Un Castor et Pollux un peu timide

La Scène, Opéra, Opéras

Paris. Salle Pleyel. 17-II-2007. Jean-Philippe Rameau (1683-1764) : Castor et Pollux, tragédie en cinq actes sur un livret de Pierre-Joseph Gentil-Bernard, version révisée de 1754. Avec : Anders Dahlin, Castor ; Laurent Naouri, Pollux ; Sophie Daneman, Télaire ; Jennifer Smith, Phébé ; Julia Doyle, une suivante de Phébé ; Miriam Allan, une ombre ; Katharine Fuge, Cléone ; Matthew Brook, Jupiter ; Tom Raskin, un Athlète ; Marc Molomot, Mercure ; Nicholas Mulroy, un Spartiate ; Sam Evans, le Grand Prêtre. Monteverdi Choir, English Baroque Soloists, direction  : Sir John Eliot Gardiner.

Gardiner revient à ses premieres amours

« Rameau les éclipsera tous. » Cette prophétie de Campra, lors de la représentation d’Hippolyte et Aricie en 1733, pourrait résumer à elle seule l’histoire de la postérité du dijonnais de Louis XV. Si tous les grands compositeurs de son temps avaient déjà produit l’essentiel de leurs œuvres à cinquante ans, Rameau quant à lui n’en est encore qu’à quelques compositions. Mais c’est un homme dont la maturité musicale est déjà atteinte qui sera révélé au grand jour à partir de cette date. Voilà onze ans qu’il avait déjà publié le fruit d’une réflexion poussée avec son Traité de l’harmonie réduite à ses principes naturels, renforcée par une Méthode de la mécanique des doigts, en 1726 et surtout augmentée la même année par un Nouveau système de Musique théorique et un an auparavant une Dissertation sur les différentes méthodes d’accompagnement.

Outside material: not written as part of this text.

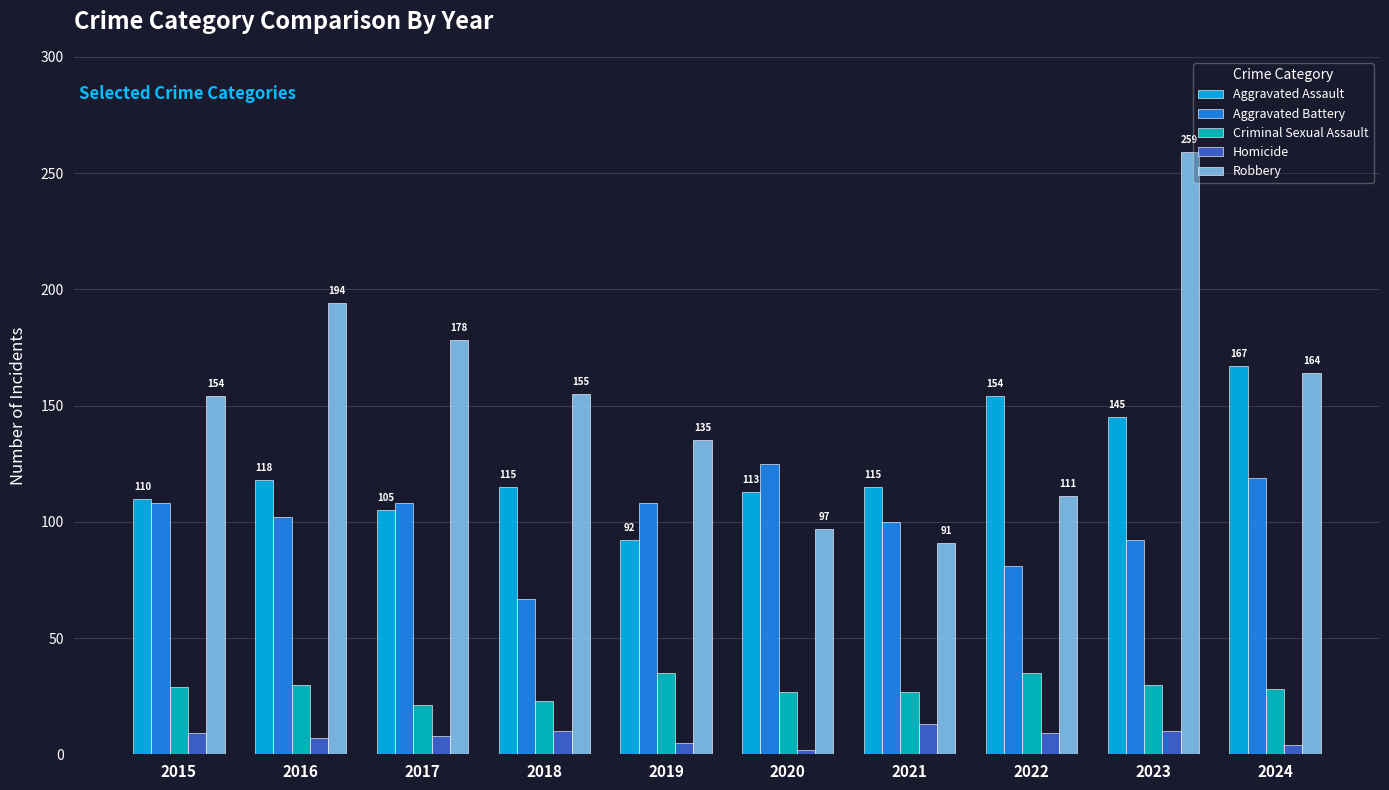

At which category does the chart reach its peak across all series?

2023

Considéré comme un épouvantable moderniste, cette œuvre attire à Rameau les foudres et l’hostilité des lullistes, comme un premier essai de Castor et Pollux, en 1736 en témoigne. « Contre la moderne musique Voici ma dernière réplique : Si le difficile est le beau, C’est un grand homme que Rameau ; Mais si le beau, par aventure, Etait la simple nature, Dont il doit être le tableau, C’est un sot homme que Rameau » (Mémoires du duc de Luynes). Curieux pamphlet à l’encontre de celui-là même qui l’année suivante, se fera le défenseur de la génération harmonique. Curieux destin de cette œuvre décriée par les Anciens et que Rameau remaniera en 1754 en pleine querelle des Bouffons pour devenir LE modèle emblématique du style français. Modèle triomphant alors et pour longtemps. Réalisant ainsi la prophétie de Campra, il les éclipsa tous. C’est cette version que a choisie de présenter dans le cadre de cette semaine organisée par la cité de la musique pour ce « domaine privé » consacré au chef britannique.

C’est un grand retour pour cet amoureux de Rameau qu’il n’avait pas joué depuis vingt-cinq ans. Avec Les Boréades, il avait participé au renouveau et à la redécouverte de Rameau, regardé avec un respect mêlé de crainte depuis un siècle et demi. De son vivant, déjà, l’auteur des Indes Galantes avait dû réécrire des voix trop difficiles. Il pourrait en outre paraître plus facile d’interpréter un compositeur dont on connaît les principes aussi finement que nous les livrent tous ses traités. Mais comment bien saisir l’expression des sentiments dans une écriture classique française, aux accents romantiques cachés ? Comment redonner le tableau des couleurs, des caractères tout en mettant en avant ses riches innovations musicales sans le couper de la tradition lulliste ? C’est précisément cette richesse et cette nouveauté retrouvée que Gardiner et ses ensembles ont su livrer au public parisien conquis, malgré une certaine inégalité. Il a fallut, en effet, attendre le cinquième acte pour que les solistes prennent réellement la dimension de leur rôle. Le trac si perceptible de Anders Dahlin, semblait lui couper une voix pourtant magnifique et si pleine d’expression dans le duo avec son frère. Des aigus d’une pureté enfantine rehaussaient l’intensité tragique qui a pu enfin prendre, au dernier acte, toute sa dimension et sa puissance, jusque là étouffée. D’une manière générale, les solistes ont manqué de présence pour être très souvent en déséquilibre avec un orchestre qui les couvrait. A l’inverse, le chœur et l’English baroque solists ont donné toute leur dimension dans un équilibre parfait où puissance et subtilité de la nuance s’accordaient à cet esprit français que décriait tant un Rousseau humilié par une coopération manquée avec Rameau. Signalons enfin une petite voix sortie du chœur, une voix séraphique, puissante et douce, une ombre à suivre, Miriam Allan.